The second is the chemical method. At present, we can achieve a machine throughput of about 6T. If we can do PE300 or PE600 in the future, we can achieve 20T, 40T throughput.
Q: You mentioned earlier that we have a new understanding of data quality. Can you talk about the newly released "676" standard by MGI?
A: The "676" standard is a new standard that defines high-precision genomes that we propose under new technical conditions. That is, the quality of a genome generated from the first assembly should meet the following conditions:
When the sequencing depth is about 50X, and there is no dup or few repeats, the Contig N50 greater than 106 bases (>1Mb), Scaffold N50 greater than 107 bases (>10Mb), and for human genome, total assembled size larger than 6Gb. This is our high precision genomic standard.
Here we need to distinguish between resequencing and de novo assembly sequencing. Resequencing means that after we have sequenced many short fragments, we compare these short fragments with a known genome, which is resequencing. De novo assembly and sequencing (de novo assembly) means that we do not compare with a known genome, but directly assemble the data from the hand.
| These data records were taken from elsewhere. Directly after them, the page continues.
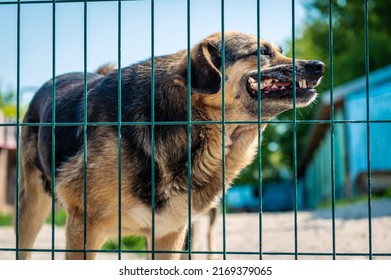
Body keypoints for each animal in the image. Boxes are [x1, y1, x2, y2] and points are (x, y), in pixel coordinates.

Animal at [16, 31, 324, 260]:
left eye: (279, 50)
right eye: (261, 52)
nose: (319, 66)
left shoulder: (168, 234)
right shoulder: (84, 227)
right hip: (31, 209)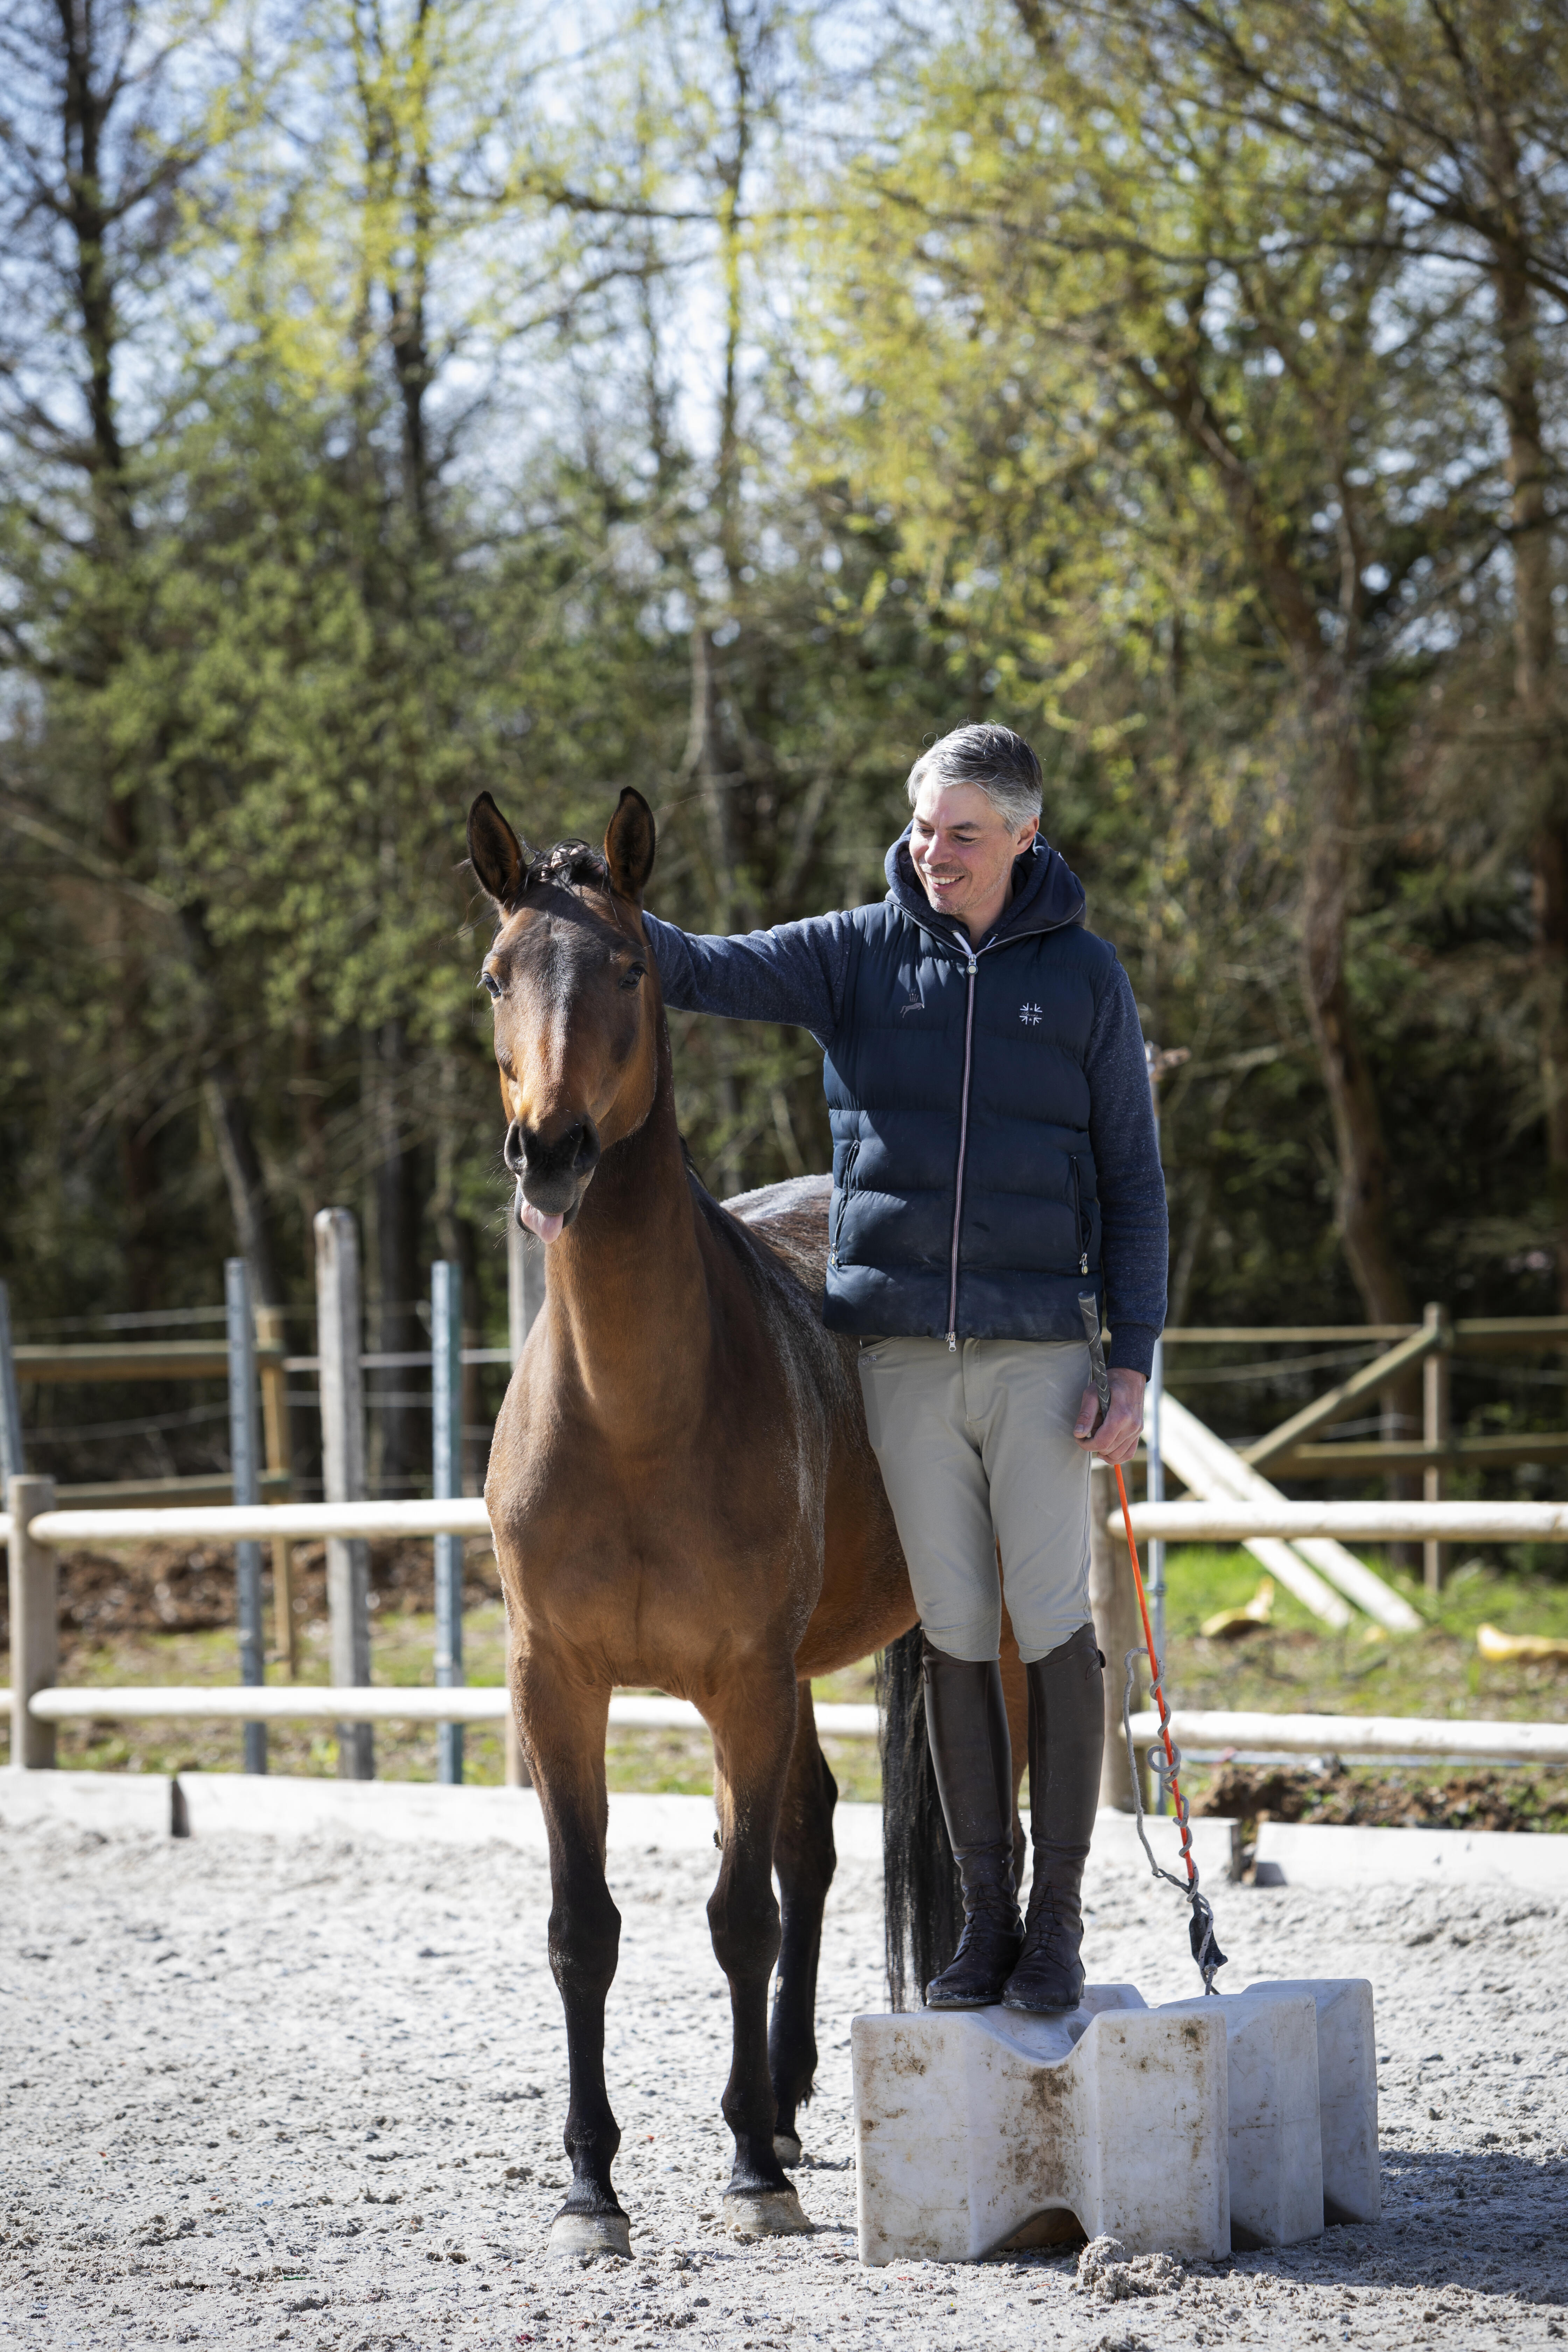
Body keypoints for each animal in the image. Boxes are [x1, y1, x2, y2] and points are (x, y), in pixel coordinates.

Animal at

This is called de novo assembly. Sequencing from scratch assembly can tell us the true state of each gene.
We used this technique to assemble and sequence data from six plants and two animals from scratch. Experiments have shown that de novo assembly is very similar to the data produced by common assembly and performs better. In addition, we have assembled the genomes of more than 20 species of marine fish from scratch, proving that the performance of this technology is very satisfactory.
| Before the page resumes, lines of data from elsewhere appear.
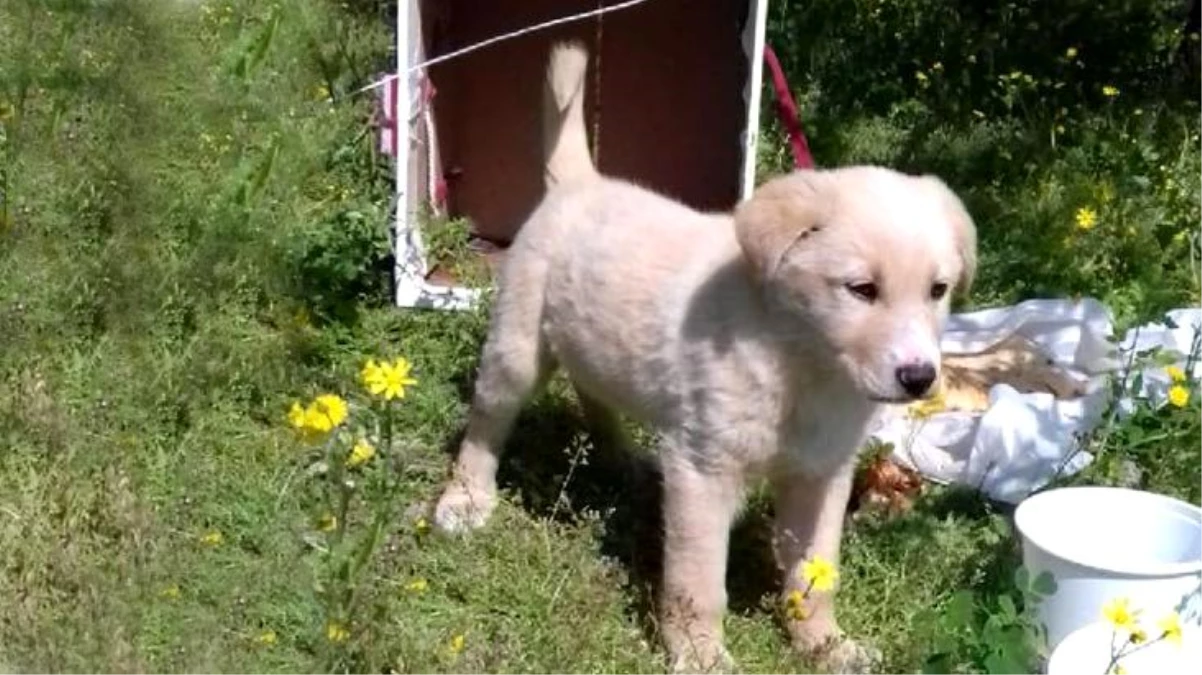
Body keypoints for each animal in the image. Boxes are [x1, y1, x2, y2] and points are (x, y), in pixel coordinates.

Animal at [432, 43, 976, 672]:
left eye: (937, 290)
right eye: (861, 290)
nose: (919, 378)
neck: (801, 364)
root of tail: (582, 184)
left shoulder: (821, 474)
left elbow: (816, 574)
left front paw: (824, 644)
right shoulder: (703, 471)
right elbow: (699, 583)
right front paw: (701, 655)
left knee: (594, 391)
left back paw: (619, 457)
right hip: (517, 347)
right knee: (486, 425)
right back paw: (466, 500)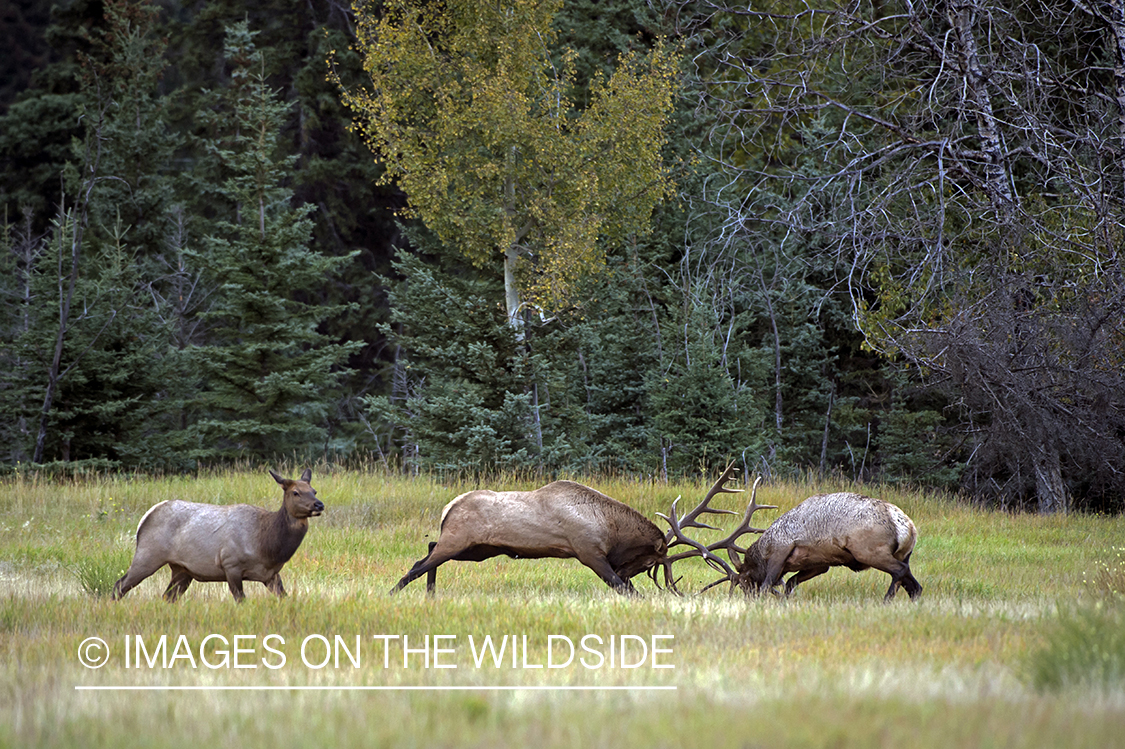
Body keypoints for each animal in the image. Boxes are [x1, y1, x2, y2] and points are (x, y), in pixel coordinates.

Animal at [111, 467, 324, 602]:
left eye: (313, 490)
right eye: (295, 492)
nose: (319, 504)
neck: (267, 546)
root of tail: (144, 520)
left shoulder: (271, 575)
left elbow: (285, 598)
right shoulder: (231, 565)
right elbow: (241, 600)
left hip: (181, 569)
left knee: (167, 596)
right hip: (148, 555)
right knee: (120, 585)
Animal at [391, 479, 666, 593]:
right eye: (650, 563)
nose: (625, 571)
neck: (610, 528)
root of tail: (448, 508)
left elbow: (624, 587)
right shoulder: (589, 552)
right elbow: (622, 588)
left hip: (476, 549)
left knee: (430, 547)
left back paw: (430, 593)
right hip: (458, 540)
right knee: (418, 565)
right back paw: (393, 593)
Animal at [657, 461, 922, 602]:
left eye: (744, 581)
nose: (747, 598)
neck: (763, 548)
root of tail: (906, 525)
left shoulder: (781, 550)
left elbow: (769, 583)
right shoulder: (819, 563)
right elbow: (791, 583)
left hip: (868, 550)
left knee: (900, 572)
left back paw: (886, 600)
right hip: (902, 554)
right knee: (914, 585)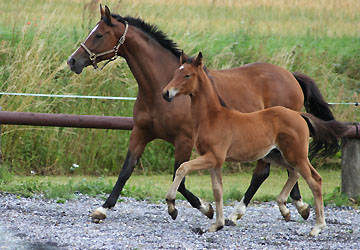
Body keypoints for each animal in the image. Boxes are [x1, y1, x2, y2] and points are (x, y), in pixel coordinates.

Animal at [162, 52, 346, 236]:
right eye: (175, 73)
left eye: (187, 75)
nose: (165, 93)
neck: (213, 117)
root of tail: (299, 115)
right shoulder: (214, 162)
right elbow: (217, 190)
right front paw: (217, 223)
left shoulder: (214, 157)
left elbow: (182, 168)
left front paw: (171, 205)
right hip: (276, 156)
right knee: (297, 173)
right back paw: (287, 208)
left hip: (296, 155)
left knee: (314, 181)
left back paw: (317, 226)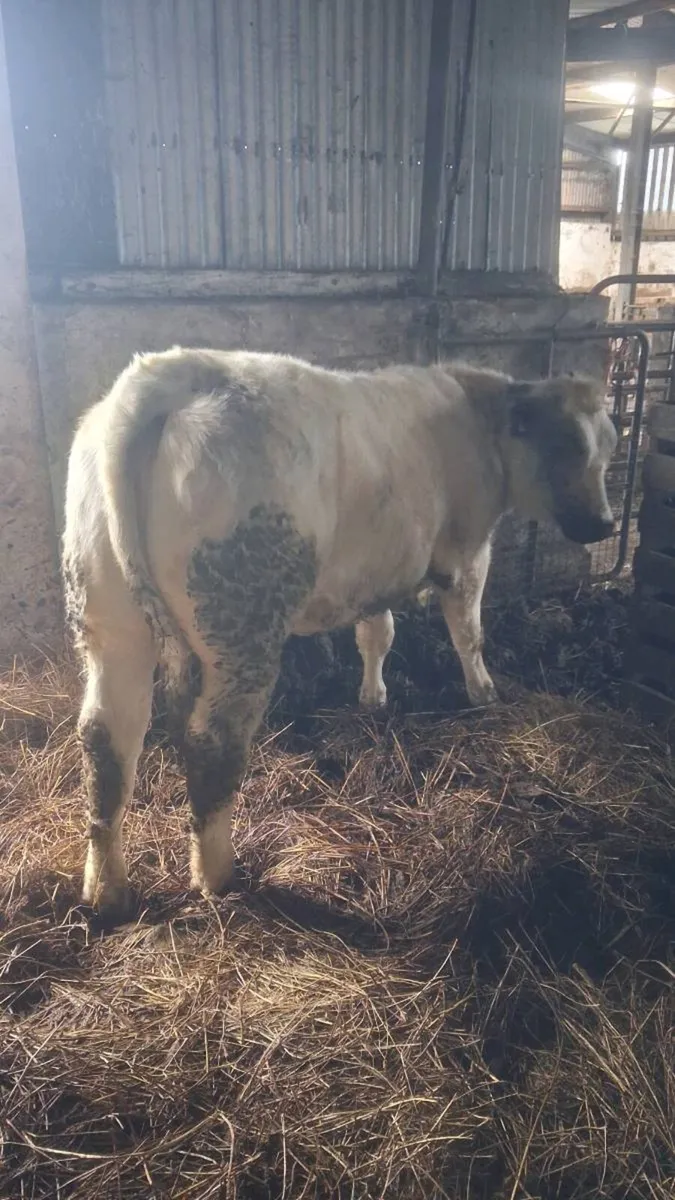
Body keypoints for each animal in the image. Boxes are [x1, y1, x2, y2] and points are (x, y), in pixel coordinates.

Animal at [62, 348, 617, 921]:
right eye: (567, 444)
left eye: (609, 448)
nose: (605, 524)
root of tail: (167, 373)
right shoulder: (466, 555)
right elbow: (469, 633)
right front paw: (483, 694)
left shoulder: (372, 572)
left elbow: (376, 633)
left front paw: (373, 697)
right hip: (240, 626)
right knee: (210, 741)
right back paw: (217, 876)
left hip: (109, 620)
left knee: (106, 738)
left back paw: (106, 889)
At MGI, we have always had a belief that re-sequencing is not our goal. The perfect genome sequencing from scratch is our goal. Now, the DNBSEQ-T7 sequencer can achieve a "676" standard for $1,000. The genome is sequenced, and in the future, everyone has a unique, perfect genome assembled from scratch.
Q: In recent years, the United Kingdom, China, the United States and other countries have launched a large-scale population sequencing program. Has the sequencing of large populations become a trend? what direction will the future technology develop in?
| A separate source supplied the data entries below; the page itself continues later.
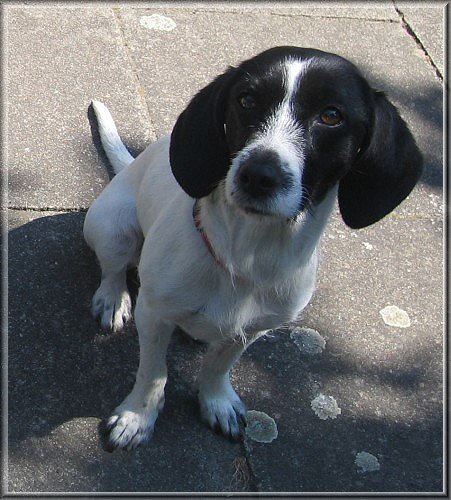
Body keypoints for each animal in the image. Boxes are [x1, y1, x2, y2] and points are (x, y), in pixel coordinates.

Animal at [84, 47, 424, 454]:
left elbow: (219, 366)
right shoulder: (154, 316)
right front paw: (137, 417)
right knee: (114, 269)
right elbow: (153, 373)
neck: (245, 257)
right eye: (246, 100)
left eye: (331, 115)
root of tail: (130, 167)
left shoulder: (254, 328)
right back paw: (112, 299)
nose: (258, 175)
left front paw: (216, 401)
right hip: (112, 228)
A: Interpreting human genes and exploring complex diseases requires large-scale sequencing of large populations, and the largest group is all humans.
About 8 billion people in all humans, according to the "676" high-precision genome standard, if we want to sequence all humans within 50 years, the sequencing throughput required will reach 240 million people per year. It is not impossible to achieve such a goal. If there are 1000 sequencing laboratories on the earth, each laboratory can sequence 1000 people per day, and this can be achieved.
Humans built roads, railways, bridges and airports for transportation, let us go smoothly; we built countless farms, farms and restaurants for good food; we built large shopping malls and built them for modern life and work. Skyscrapers can accommodate tens of thousands of people inside.
So why don't I build more labs to detect the genes of each of us, so that each of us can have personal genomic data assembled from scratch to identify and prevent possible diseases? The health is of great significance and we need to establish such a system as soon as possible.
Health is the fundamental appeal of everyone. Health comes from two aspects. On the one hand, the environment is the process we live in; on the other hand, the inheritance is the gene, which is the information that is inherited from our parents.
Environment and genes are the eternal theme of human beings. We learned to control the environment in the course of tens of thousands of years of development, and now gradually understand and learn how to control genes. Through the advancement of technology, good genes will be passed on to our next generation, and everyone will become healthier and human development will be better and better.